David Frum has a nice column starting with the weirdness of the upsurge in cable news and talk radio ads for gold, and pivoting to the phantom menace of inflation:
That may be a price worth paying for a hedge against inflation. At today’s prices, however, investors should ask themselves some hard questions about how real the inflation risk is — and how much it is worth paying to insure against that risk.
Most U.S. indices continue to warn of deflation ahead, not inflation.
Consumer price indexes are dropping, not rising. Average weekly wages are dropping too. For the first time since 1975, there will be no cost-of-living increase in U.S. Social Security payments to retirees. (President Obama is proposing to distribute an additional $250 per retiree anyway, but this largesse will require a vote in Congress.)

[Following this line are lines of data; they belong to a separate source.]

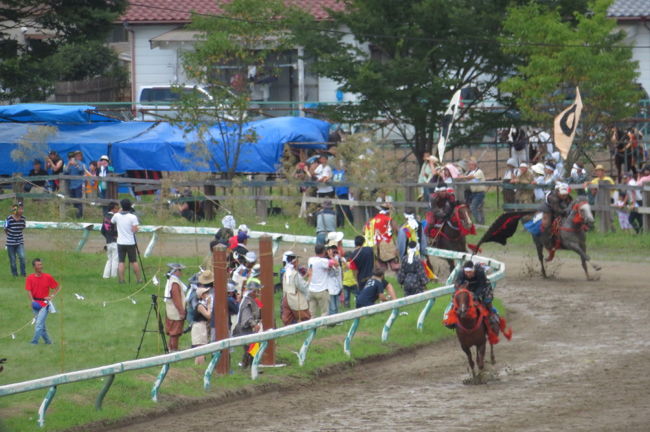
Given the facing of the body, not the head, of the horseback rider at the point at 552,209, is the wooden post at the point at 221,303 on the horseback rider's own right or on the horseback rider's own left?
on the horseback rider's own right

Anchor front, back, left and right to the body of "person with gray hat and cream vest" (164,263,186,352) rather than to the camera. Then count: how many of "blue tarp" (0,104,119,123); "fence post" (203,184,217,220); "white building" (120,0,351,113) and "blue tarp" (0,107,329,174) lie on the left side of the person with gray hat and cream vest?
4

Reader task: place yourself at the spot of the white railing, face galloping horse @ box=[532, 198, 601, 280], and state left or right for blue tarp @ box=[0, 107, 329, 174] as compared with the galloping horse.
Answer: left

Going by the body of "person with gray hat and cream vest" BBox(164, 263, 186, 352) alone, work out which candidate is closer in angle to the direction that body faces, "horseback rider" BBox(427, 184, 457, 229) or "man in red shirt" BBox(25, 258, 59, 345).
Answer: the horseback rider

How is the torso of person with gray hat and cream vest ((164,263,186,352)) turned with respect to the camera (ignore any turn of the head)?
to the viewer's right
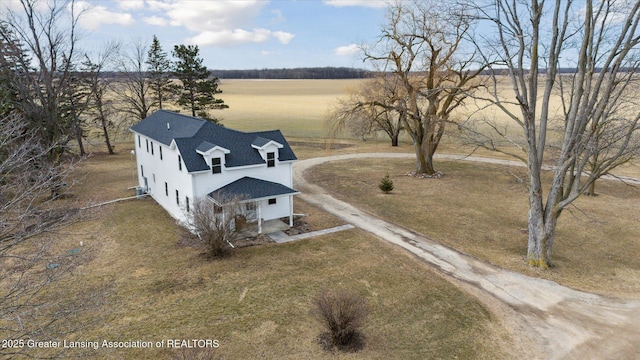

This Planet Money chart nicely illustrates the inflation we’re not experiencing:

The inflation fears we’re seeing are some kind of macroeconomic moral panic. Surely we’re going to reap the whirlwind for all this spending! But the evidence suggests that we’re not. And the very same evidence also suggests that it’s not the case that we’re in some kind of special kind of business cycle downtown that can’t be remediated through stimulation of aggregate demand. As long as inflation is abnormally low, we need to (a) stop worrying about inflation (b) engage in more expansion.